Position: Epistemic uncertainty estimation methods are fundamentally incomplete

Identifying and disentangling sources of predictive uncertainty is essential for trustworthy supervised learning. We argue that widely used second-order methods that disentangle aleatoric and epistemic uncertainty are fundamentally incomplete. First, we show that unaccounted bias contaminates uncertainty estimates by overestimating aleatoric (data-related) uncertainty and underestimating the epistemic (model-related) counterpart, leading to incorrect uncertainty quantification. Second, we demonstrate that existing methods capture only partial contributions to the variance-driven part of epistemic uncertainty; different approaches account for different variance sources, yielding estimates that are incomplete and difficult to interpret. Together, these results highlight that current epistemic uncertainty estimates can only be used in safety-critical and high-stakes decision-making when limitations are fully understood by end users and acknowledged by AI developers.

💡 Research Summary

The paper puts forward a strong position that contemporary epistemic uncertainty estimation methods—particularly those based on second‑order distributions—are fundamentally incomplete. The authors first review the landscape of uncertainty quantification in supervised learning, distinguishing aleatoric (data‑intrinsic) from epistemic (model‑related) uncertainty. They adopt a unifying framework in which a second‑order distribution q(θ|x) over model parameters induces a predictive distribution via model averaging. This framework encompasses Bayesian posteriors, deep ensembles, and evidential (deterministic) approaches.

The core argument is built on two observations. (1) Bias contaminates uncertainty estimates. By extending the classic bias‑variance decomposition to any proper scoring rule through Bregman divergences, the authors decompose the expected loss into three terms: (i) the intrinsic aleatoric term (the entropy of the true conditional distribution), (ii) a generalized bias term measuring the divergence between the averaged predictive distribution and the true data‑generating distribution, and (iii) a generalized variance term capturing variability due to data sampling and procedural randomness. The bias term itself splits into approximation error (model class misspecification) and estimation bias (systematic deviation caused by regularisation, initialization, optimisation, etc.). Because modern neural networks are heavily regularised, this bias can be large, leading to systematic over‑estimation of aleatoric uncertainty and under‑estimation of epistemic uncertainty.

(2) Only partial variance contributions are captured. The variance component can be further decomposed into data uncertainty (variability arising from the stochasticity of the observations) and procedural uncertainty (variability due to random training factors such as weight initialisation, data ordering, or stochastic optimisation). Existing second‑order methods each capture only a subset of these sources. Deep ensembles, for instance, reflect procedural uncertainty but ignore the extra variance introduced by different training data draws. Monte‑Carlo dropout or evidential networks may model data‑driven variance but fail to account for procedural effects. Consequently, the epistemic uncertainty reported by any single method is an incomplete picture of the total predictive variance.

To illustrate these points, the authors construct a synthetic one‑dimensional regression problem with heteroscedastic noise (σ²(x)=x⁴) and a nonlinear target function. The domain is split into a left region where the function is complex and noise low (high epistemic, low aleatoric) and a right region where the function is simple and noise high (low epistemic, high aleatoric). Using a multilayer perceptron that predicts both mean and variance, they aggregate predictions from multiple independently trained networks (deep ensembles).

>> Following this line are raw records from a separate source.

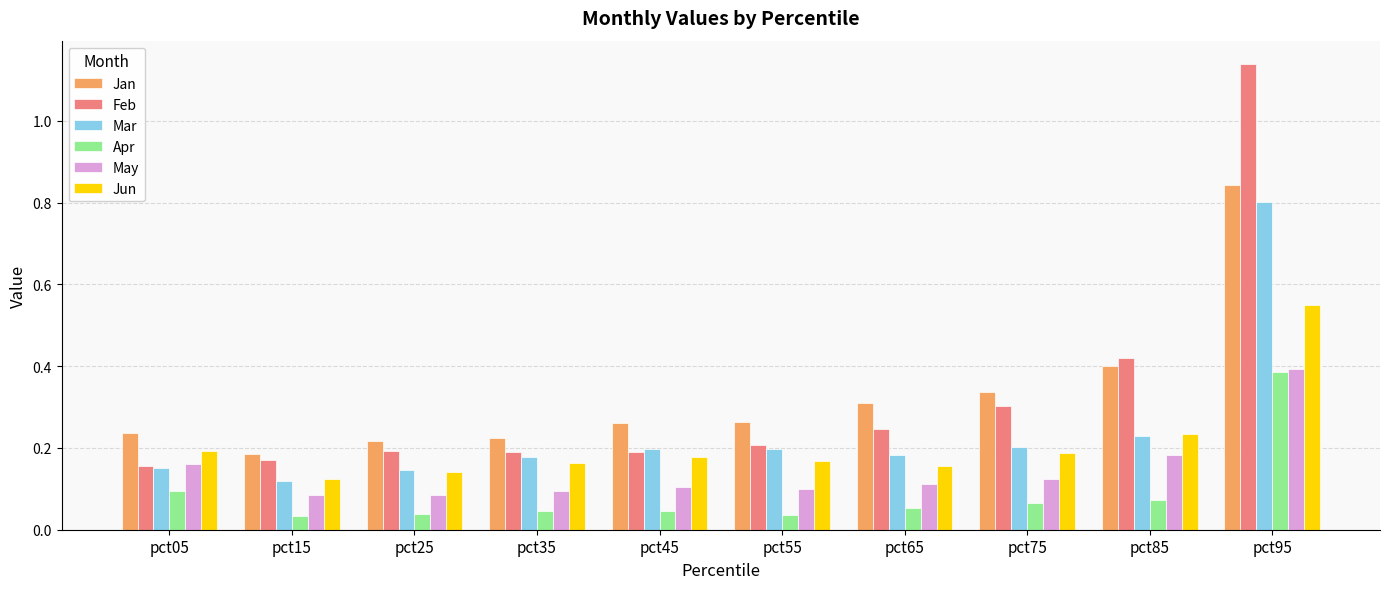

The value of Jan at pct75 is 0.5. True or false?

False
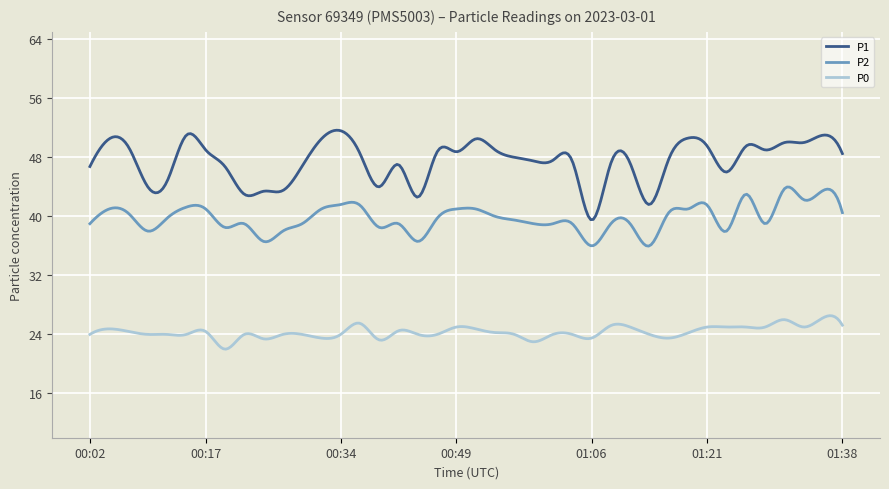

List the series in order of their overall mean, lowest first.

P0, P2, P1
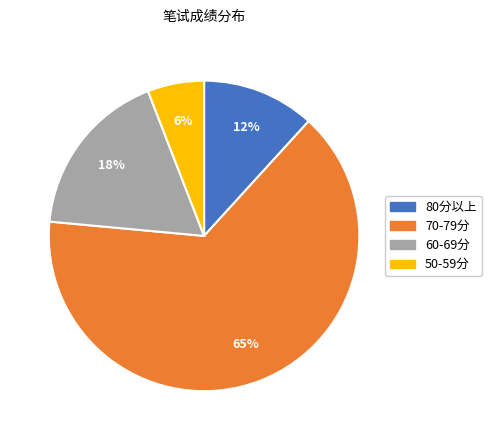

To the nearest percent, what is the average slice percentage?

25%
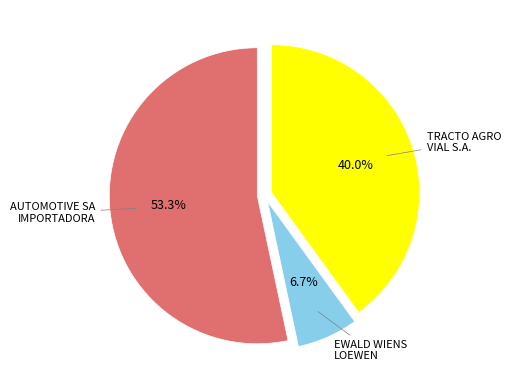

To the nearest percent, what is the average slice percentage?

33%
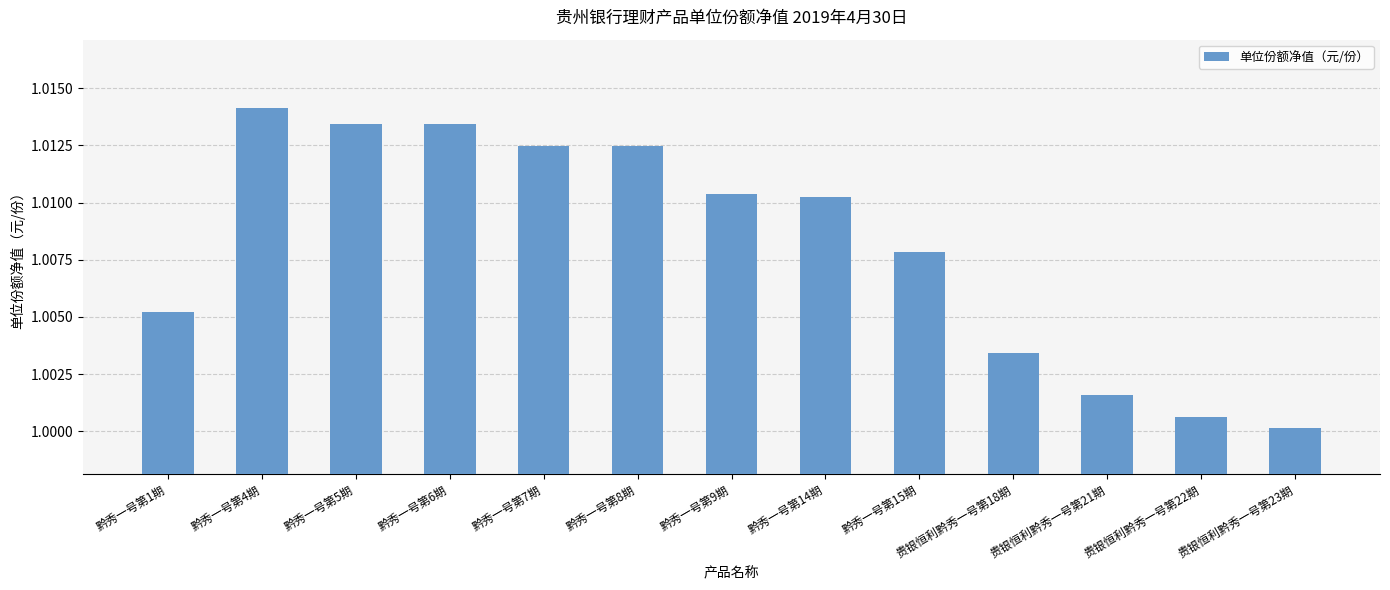

At which category does the chart reach its peak across all series?

黔秀一号第4期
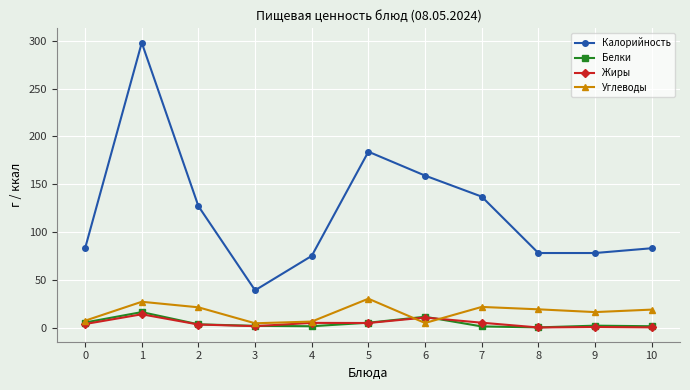

What is the spread (max minus min) of values at 10?

82.8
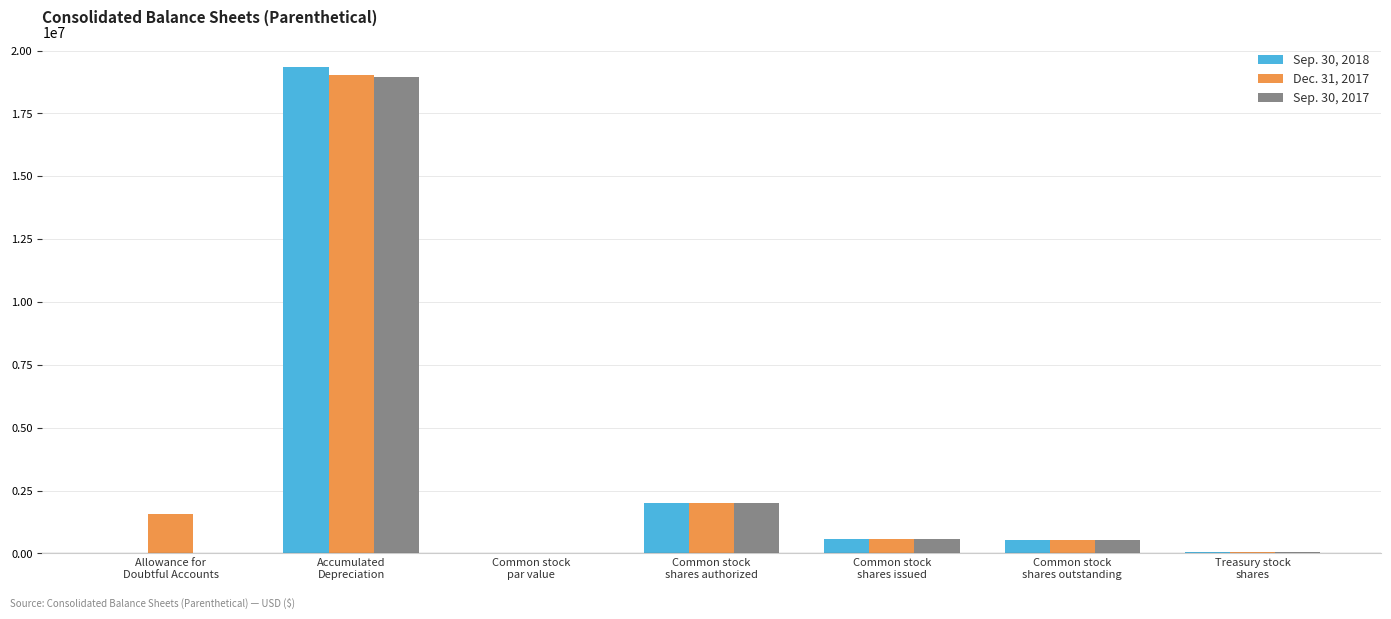

The value of Sep. 30, 2018 at Accumulated
Depreciation is 19356833.0. True or false?

True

Visualisations (Figures 1‑4) show that in the high‑bias region the aleatoric estimate is inflated while the epistemic estimate collapses, exactly as predicted by the bias‑variance analysis. Additional experiments in the appendix confirm the phenomenon on real‑world regression datasets and with other second‑order estimators.

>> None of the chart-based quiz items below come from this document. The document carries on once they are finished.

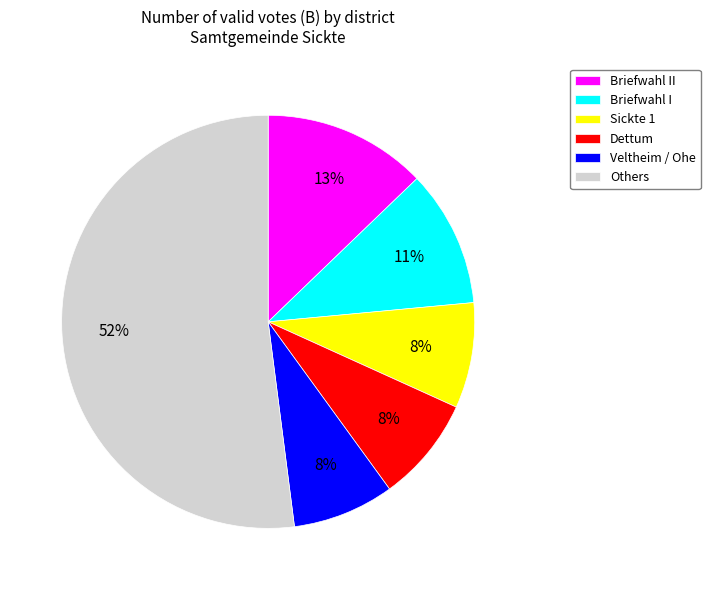

To the nearest percent, what portion does Briefwahl I represent?

11%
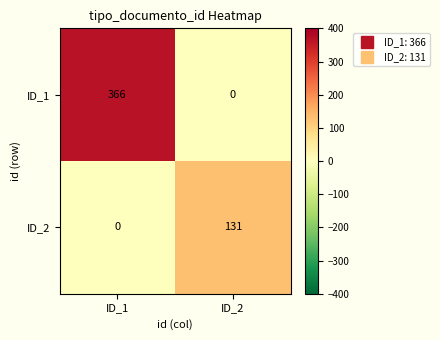

How many values in the ID_2 series are below 131?

1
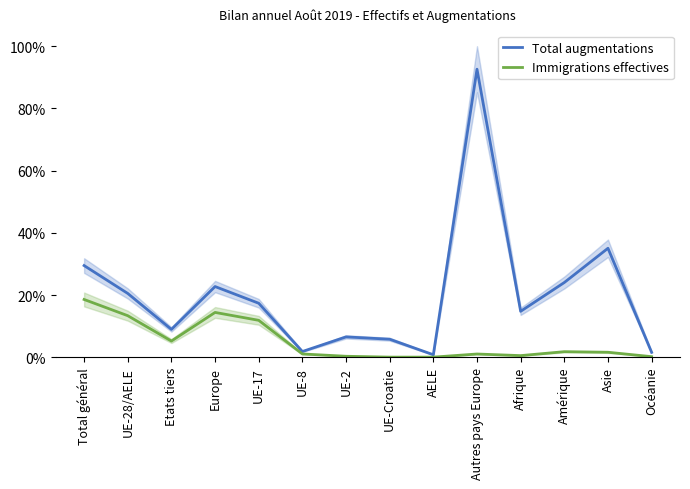

Reading right to left, extract all data points from this chart.

Total augmentations: Océanie=1.6	Asie=35.0	Amérique=24.0	Afrique=14.8	Autres pays Europe=92.6	AELE=0.8	UE-Croatie=5.8	UE-2=6.6	UE-8=1.9	UE-17=17.4	Europe=22.7	Etats tiers=9.0	UE-28/AELE=20.5	Total général=29.5
Immigrations effectives: Océanie=0.2	Asie=1.6	Amérique=1.8	Afrique=0.5	Autres pays Europe=1.1	AELE=0.0	UE-Croatie=0.0	UE-2=0.3	UE-8=1.1	UE-17=11.9	Europe=14.4	Etats tiers=5.2	UE-28/AELE=13.4	Total général=18.6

The paper also surveys related critical work: identifiability and convergence pathologies in evidential risk minimisation, epistemic collapse in over‑parameterised Bayesian networks, and theoretical inconsistencies between aleatoric/epistemic decompositions. It situates its contribution among these critiques, emphasizing that the incompleteness identified here is more structural: any method that relies solely on a second‑order distribution cannot simultaneously correct for model bias and capture the full variance decomposition.

In the discussion, alternative perspectives on epistemic uncertainty are examined, such as distributional shift‑focused uncertainty (distributional uncertainty) and approaches that explicitly model model‑class uncertainty. The authors argue that while these alternatives may alleviate some issues, they still require careful handling of bias and variance components.

The conclusion urges practitioners, especially in safety‑critical or high‑stakes domains, to treat epistemic uncertainty estimates from current second‑order methods with caution. Developers must disclose the inherent limitations—bias‑induced aleatoric inflation, epistemic under‑estimation, and partial variance coverage—so that end‑users can make informed decisions about model reliability. The paper calls for future research to develop uncertainty estimators that either incorporate bias correction mechanisms or move beyond the restrictive second‑order paradigm.